Sebagai contoh, dalam mata pelajaran IPS di SMP dan Sejarah di SMA sangat terbuka peluang untuk mengembangkan materi dalam bentuk sejarah lokal. Selama ini peluang tersebut sulit untuk didapatkan. Sekarang telah diperoleh, namun ada tantangan besar, belum kuatnya kompetensi guru dalam penguasaan materi sejarah lokal itu sendiri, dan belum tersedianya sumber belajar yang siap pakai untuk peserta didik.

Mungkin di mata pelajaran lain juga terdapat berbagai tantangan. Maka satuan pendidikan dituntut untuk melakukan berbagai terobosan yang konstruktif, kreatif, dan inovatif.

Berikutnya pada opsi kedua juga terdapat tantangan berikutnya, yaitu pemahaman terhadap perangkat ajar. Walaupun hanya tinggal memanfaatkan, namun dibutuhkan pemahaman yang baik terhadap perangkat ajar yang baru tersebut. Misalnya guru selama ini familiar dengan Kompetensi Dasar (KD) pada kurikulum sebelumnya, sekarang dikenalkan dengan Capaian Pembelajaran (CP) yang dikembangkan perfase, bukan pertingkat atau jenjang kelas.

Belum lagi mengenal Alur Tujuan Pembelajaran (ATP) yang merupakan perencanaan pembelajaran. Kalau selama ini guru sangat paham dengan RPP, sekarang ATP yang konstruksinya merupakan RPP plus yang di dalamnya juga terhadapat bahan ajar dan asesmen. Setelah itu baru guru dikenalkan dengan asesmen yang meliputi asesmen diagnostik, formatif, dan sumatif.

Terakhir opsi ketiga Merdeka Berbagi. Penulis melihat ini adalah opsi tahap perkembangan yang konsekuensinya paling tinggi atau berat. Satuan pendidikan yang akan memilih opsi ini idealnya sudah mampu mengembangkan kurikulum secara mandiri. Pada opsi ini satuan pendidikan dituntut mengimplementasikan Kurikulum Merdeka, dan dengan pengalamannya diharapkan mampu mengembangkan sendiri perangkar ajar.

Perangkat ajar tersebut juga diharapkan disebarkan ke satuan pendidikan yang lain untuk memacu dan memotivasi agar ke depan juga mampu mengembangkan sendiri.
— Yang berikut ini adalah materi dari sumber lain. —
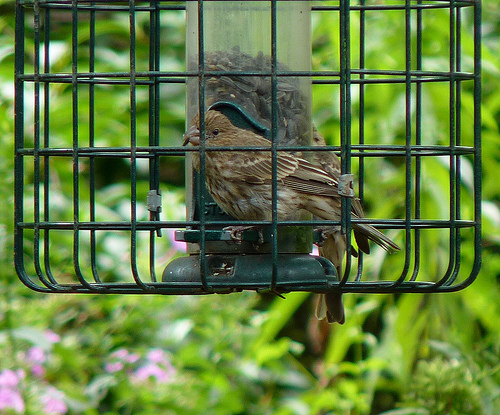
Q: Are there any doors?
A: Yes, there is a door.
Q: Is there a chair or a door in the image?
A: Yes, there is a door.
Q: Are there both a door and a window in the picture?
A: No, there is a door but no windows.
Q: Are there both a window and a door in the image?
A: No, there is a door but no windows.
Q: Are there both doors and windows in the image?
A: No, there is a door but no windows.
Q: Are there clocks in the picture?
A: No, there are no clocks.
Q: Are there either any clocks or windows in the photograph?
A: No, there are no clocks or windows.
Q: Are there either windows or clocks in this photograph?
A: No, there are no clocks or windows.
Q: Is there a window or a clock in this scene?
A: No, there are no clocks or windows.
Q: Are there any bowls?
A: No, there are no bowls.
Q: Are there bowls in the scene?
A: No, there are no bowls.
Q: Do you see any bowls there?
A: No, there are no bowls.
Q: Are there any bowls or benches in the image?
A: No, there are no bowls or benches.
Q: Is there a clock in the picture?
A: No, there are no clocks.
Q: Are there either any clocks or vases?
A: No, there are no clocks or vases.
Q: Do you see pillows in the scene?
A: No, there are no pillows.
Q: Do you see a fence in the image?
A: No, there are no fences.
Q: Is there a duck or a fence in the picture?
A: No, there are no fences or ducks.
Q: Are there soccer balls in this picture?
A: No, there are no soccer balls.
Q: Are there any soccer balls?
A: No, there are no soccer balls.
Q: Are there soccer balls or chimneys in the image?
A: No, there are no soccer balls or chimneys.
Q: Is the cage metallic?
A: Yes, the cage is metallic.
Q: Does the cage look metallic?
A: Yes, the cage is metallic.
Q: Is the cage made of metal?
A: Yes, the cage is made of metal.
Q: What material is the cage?
A: The cage is made of metal.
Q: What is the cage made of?
A: The cage is made of metal.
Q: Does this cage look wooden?
A: No, the cage is metallic.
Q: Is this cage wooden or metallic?
A: The cage is metallic.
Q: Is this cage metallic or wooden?
A: The cage is metallic.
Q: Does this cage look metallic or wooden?
A: The cage is metallic.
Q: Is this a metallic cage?
A: Yes, this is a metallic cage.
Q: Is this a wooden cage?
A: No, this is a metallic cage.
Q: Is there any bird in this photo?
A: Yes, there is a bird.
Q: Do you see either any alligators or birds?
A: Yes, there is a bird.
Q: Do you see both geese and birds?
A: No, there is a bird but no geese.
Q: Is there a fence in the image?
A: No, there are no fences.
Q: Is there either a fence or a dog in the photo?
A: No, there are no fences or dogs.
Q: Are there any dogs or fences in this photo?
A: No, there are no fences or dogs.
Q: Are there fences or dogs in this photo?
A: No, there are no fences or dogs.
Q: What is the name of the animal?
A: The animal is a bird.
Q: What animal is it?
A: The animal is a bird.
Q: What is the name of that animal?
A: This is a bird.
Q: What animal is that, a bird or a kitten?
A: This is a bird.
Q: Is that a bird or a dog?
A: That is a bird.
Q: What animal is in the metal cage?
A: The bird is in the cage.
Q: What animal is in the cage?
A: The animal is a bird.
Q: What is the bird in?
A: The bird is in the cage.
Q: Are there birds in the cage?
A: Yes, there is a bird in the cage.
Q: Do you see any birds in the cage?
A: Yes, there is a bird in the cage.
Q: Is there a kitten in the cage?
A: No, there is a bird in the cage.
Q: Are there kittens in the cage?
A: No, there is a bird in the cage.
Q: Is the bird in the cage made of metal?
A: Yes, the bird is in the cage.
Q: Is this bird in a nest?
A: No, the bird is in the cage.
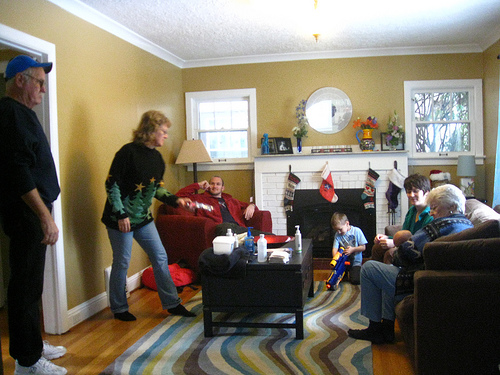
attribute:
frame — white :
[391, 71, 489, 162]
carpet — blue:
[93, 247, 374, 374]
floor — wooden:
[3, 267, 417, 375]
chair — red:
[155, 187, 273, 292]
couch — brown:
[382, 190, 499, 374]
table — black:
[201, 226, 316, 341]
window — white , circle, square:
[178, 84, 262, 173]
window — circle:
[306, 83, 355, 141]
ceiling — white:
[41, 0, 498, 70]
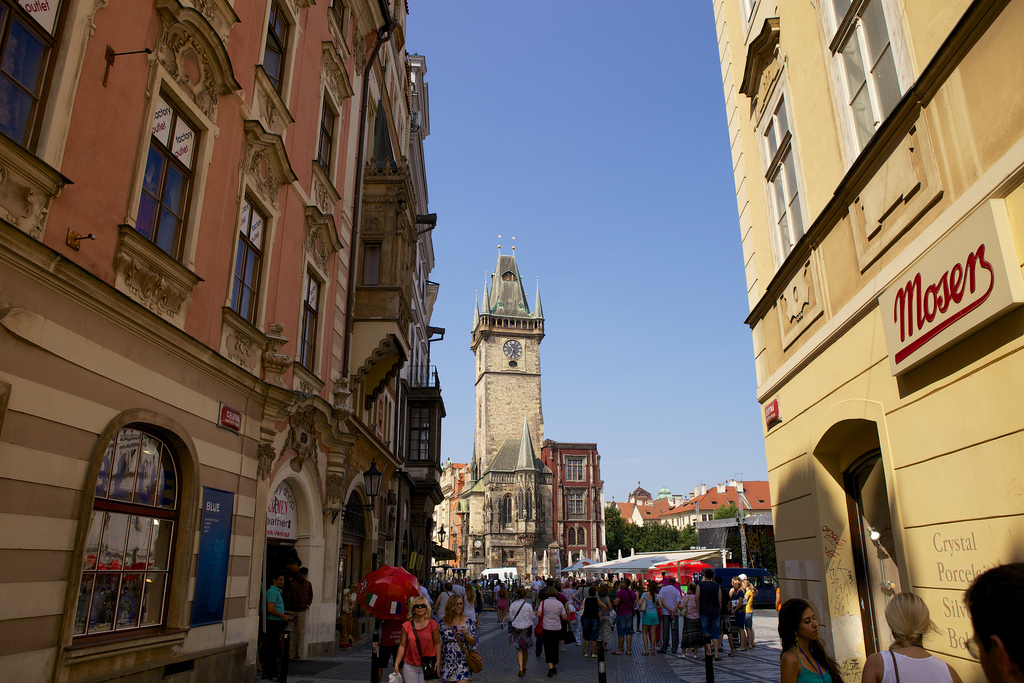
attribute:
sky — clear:
[402, 0, 760, 501]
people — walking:
[654, 582, 681, 656]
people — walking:
[612, 575, 641, 668]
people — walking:
[638, 582, 664, 649]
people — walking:
[607, 576, 636, 665]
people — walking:
[680, 583, 709, 656]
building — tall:
[470, 243, 535, 557]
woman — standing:
[775, 601, 837, 675]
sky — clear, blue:
[418, 9, 792, 532]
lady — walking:
[402, 591, 445, 678]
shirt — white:
[876, 648, 957, 680]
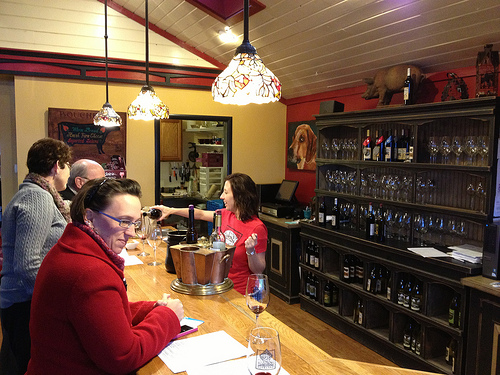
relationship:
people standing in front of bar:
[28, 174, 184, 374] [5, 212, 487, 374]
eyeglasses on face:
[85, 205, 140, 228] [92, 192, 140, 255]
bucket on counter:
[165, 242, 237, 296] [121, 238, 438, 371]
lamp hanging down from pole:
[91, 0, 282, 129] [240, 3, 252, 52]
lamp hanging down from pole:
[91, 0, 282, 129] [141, 1, 155, 90]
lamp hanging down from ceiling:
[91, 0, 282, 129] [2, 5, 496, 75]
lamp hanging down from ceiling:
[207, 8, 287, 115] [2, 5, 496, 75]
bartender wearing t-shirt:
[148, 174, 267, 297] [216, 213, 266, 296]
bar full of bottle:
[1, 3, 482, 365] [403, 67, 415, 103]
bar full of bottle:
[1, 3, 482, 365] [365, 128, 372, 158]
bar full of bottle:
[1, 3, 482, 365] [374, 130, 384, 161]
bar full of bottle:
[1, 3, 482, 365] [387, 130, 394, 159]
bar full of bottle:
[1, 3, 482, 365] [399, 128, 409, 158]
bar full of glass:
[1, 3, 482, 365] [323, 140, 330, 159]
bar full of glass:
[1, 3, 482, 365] [331, 143, 338, 159]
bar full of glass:
[1, 3, 482, 365] [329, 172, 336, 186]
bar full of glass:
[1, 3, 482, 365] [246, 268, 270, 328]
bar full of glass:
[1, 3, 482, 365] [249, 329, 282, 372]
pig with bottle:
[356, 62, 431, 105] [398, 62, 416, 104]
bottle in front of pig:
[398, 62, 416, 104] [356, 62, 431, 105]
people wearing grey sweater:
[0, 137, 74, 375] [0, 179, 69, 309]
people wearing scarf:
[0, 137, 74, 375] [23, 174, 71, 223]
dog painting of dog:
[288, 124, 317, 171] [294, 126, 315, 169]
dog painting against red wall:
[288, 124, 317, 171] [283, 95, 322, 198]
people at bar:
[48, 157, 113, 225] [63, 214, 440, 374]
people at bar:
[1, 137, 80, 373] [63, 214, 440, 374]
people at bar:
[26, 174, 184, 374] [63, 214, 440, 374]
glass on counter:
[247, 327, 281, 374] [102, 247, 328, 374]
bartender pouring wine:
[146, 172, 268, 300] [139, 204, 163, 218]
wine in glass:
[139, 204, 163, 218] [144, 224, 166, 267]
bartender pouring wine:
[146, 172, 268, 300] [143, 208, 163, 218]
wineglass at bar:
[138, 210, 155, 241] [1, 3, 482, 365]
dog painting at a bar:
[285, 120, 318, 172] [64, 183, 416, 372]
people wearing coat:
[28, 174, 184, 374] [15, 224, 178, 371]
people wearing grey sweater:
[0, 137, 74, 375] [3, 179, 73, 306]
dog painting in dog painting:
[288, 124, 317, 171] [288, 124, 317, 171]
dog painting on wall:
[288, 124, 317, 171] [289, 60, 499, 201]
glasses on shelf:
[419, 134, 496, 164] [297, 96, 500, 375]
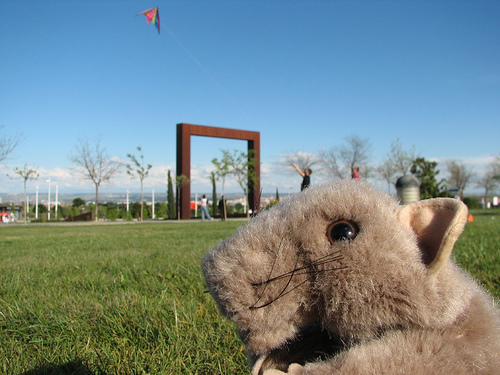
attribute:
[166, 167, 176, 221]
tree — tall, thin, pine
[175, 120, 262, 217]
frame — large, brown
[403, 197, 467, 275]
ear — brown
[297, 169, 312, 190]
top — black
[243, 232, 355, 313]
whiskers — black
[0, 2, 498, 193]
sky — blue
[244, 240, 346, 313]
whiskers — black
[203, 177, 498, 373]
plush — gray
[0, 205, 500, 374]
green field — empty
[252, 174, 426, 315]
animal — stuffed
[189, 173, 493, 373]
stuffed mouse — brown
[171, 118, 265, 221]
frame — brown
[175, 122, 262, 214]
desig — square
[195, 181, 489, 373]
animal — stuffed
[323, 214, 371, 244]
eye — plastic, brown, black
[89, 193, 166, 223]
trees — green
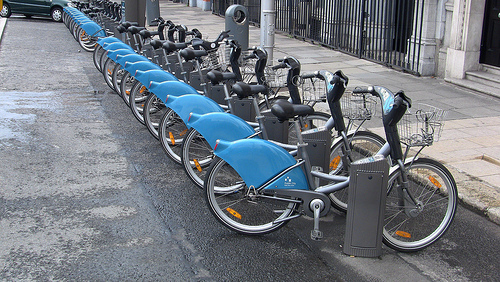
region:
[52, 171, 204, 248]
this is the road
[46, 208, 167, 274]
the road is grey in color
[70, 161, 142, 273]
the road is clean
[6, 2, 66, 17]
this is a car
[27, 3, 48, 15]
the car is green in color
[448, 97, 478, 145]
this is a pavement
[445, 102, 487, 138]
the pavement is clean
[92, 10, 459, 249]
these are some bicycles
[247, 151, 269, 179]
the part is blue in color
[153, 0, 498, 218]
The sidewalk near the street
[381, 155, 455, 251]
The front tire of the bicycle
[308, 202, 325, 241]
A pedal on the bicycle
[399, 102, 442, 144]
A basket on the bicycle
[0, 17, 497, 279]
The street below the bicycles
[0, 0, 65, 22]
A car parked near the bicycles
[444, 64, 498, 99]
Steps by the building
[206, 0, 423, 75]
A fence by the building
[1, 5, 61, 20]
Wheels on the car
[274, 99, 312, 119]
The seat of the bicycle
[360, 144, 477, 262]
wheel of a bike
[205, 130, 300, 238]
wheel of a bike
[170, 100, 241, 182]
wheel of a bike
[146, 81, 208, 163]
wheel of a bike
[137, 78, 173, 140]
wheel of a bike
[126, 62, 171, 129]
wheel of a bike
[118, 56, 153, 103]
wheel of a bike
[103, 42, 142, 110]
wheel of a bike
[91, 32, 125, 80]
wheel of a bike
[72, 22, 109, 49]
wheel of a bike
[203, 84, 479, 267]
This is a bike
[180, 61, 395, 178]
This is a bike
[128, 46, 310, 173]
This is a bike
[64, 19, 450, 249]
these are bicycles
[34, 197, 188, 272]
this is the road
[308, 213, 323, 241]
this is the pedal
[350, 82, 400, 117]
these are the handles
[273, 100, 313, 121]
this is the bicycle seat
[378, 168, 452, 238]
this is the front wheel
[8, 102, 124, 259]
the road is tarmacked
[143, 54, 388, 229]
the bicycles are metalic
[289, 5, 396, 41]
the grills are metallic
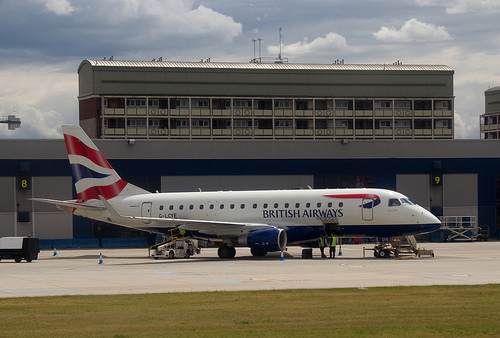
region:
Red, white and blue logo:
[22, 97, 222, 269]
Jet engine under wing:
[195, 195, 330, 277]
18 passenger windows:
[155, 194, 361, 226]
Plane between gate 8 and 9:
[7, 73, 496, 281]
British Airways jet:
[21, 72, 488, 280]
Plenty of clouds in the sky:
[3, 1, 499, 135]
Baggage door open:
[111, 199, 247, 276]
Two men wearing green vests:
[294, 199, 374, 274]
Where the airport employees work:
[73, 33, 473, 146]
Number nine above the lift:
[403, 141, 496, 264]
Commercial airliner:
[10, 113, 468, 270]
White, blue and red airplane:
[0, 130, 455, 285]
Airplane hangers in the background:
[5, 127, 495, 247]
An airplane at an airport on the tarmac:
[0, 10, 499, 325]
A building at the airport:
[70, 45, 450, 180]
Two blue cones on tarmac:
[45, 240, 110, 270]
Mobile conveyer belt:
[136, 220, 206, 261]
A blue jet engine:
[230, 215, 290, 245]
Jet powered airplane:
[7, 110, 462, 272]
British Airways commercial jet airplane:
[15, 106, 457, 273]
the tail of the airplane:
[48, 116, 143, 211]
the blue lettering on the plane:
[262, 206, 344, 219]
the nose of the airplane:
[415, 193, 449, 248]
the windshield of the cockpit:
[387, 196, 417, 208]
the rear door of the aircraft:
[132, 197, 160, 227]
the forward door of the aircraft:
[354, 190, 381, 224]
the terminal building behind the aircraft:
[2, 75, 498, 249]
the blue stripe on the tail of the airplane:
[72, 160, 108, 181]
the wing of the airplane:
[123, 206, 283, 253]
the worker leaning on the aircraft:
[315, 231, 330, 260]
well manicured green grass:
[56, 304, 253, 328]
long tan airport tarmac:
[43, 267, 252, 285]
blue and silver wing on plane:
[237, 210, 300, 265]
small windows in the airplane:
[152, 193, 262, 215]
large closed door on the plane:
[348, 191, 383, 234]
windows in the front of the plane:
[381, 182, 439, 216]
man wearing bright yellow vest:
[318, 225, 353, 247]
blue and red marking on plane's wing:
[38, 107, 139, 234]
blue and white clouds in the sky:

Disisi lain tim pengembang kurikulum di level kementerian juga ingin berbagi dengan satuan pendidikan untuk mengembangkan perangkat ajar sesuai dengan kebutuhan peserta didik dan lingkungan kontekstual satuan pendidikan.

Untuk menyiapkan SDM terutama guru dalam mengembangkan perangkat ajar secara mandiri, satuan pendidikan dituntut berpikir dan bekerja cepat agar lahir ide dan produk yang berkualitas. Berbagai upaya juga dapat dilakukan oleh satuan pendidikan, seperti workshop, IHT, bimtek, pendampingan, pembimbingan, dan sebagainya.

Penutup

Tawaran untuk memilih ikut dalam mengimplementasikan Kurikulum Merdeka secara mandiri sedianya akan ditutup pada tanggal 31 Maret 2022, namun diperpanjang sampai tanggal 30 April 2022.

Masih ada waktu bagi satuan pendidikan untuk duduk bersama semua stakeholder dalam mengunyah-ngunyah tawaran ini. Diperlukan mindset untuk merubah kendala menjadi tantangan, dan hambatan menjadi peluang. Semua perubahan ini adalah proses menanam investasi bagi generasi yang akan datang.

Semoga proses menanam dan merawat yang penuh tantangan dengan upaya yang sungguh-sungguh akan menghasilkan buah yang manis. Abi Thalib telah berpesan: didiklah anakmu sesuai dengan zamannya, karena mereka hidup di zamanmu. Semoga Allah meredhai ikhtiar kita. Aamiin.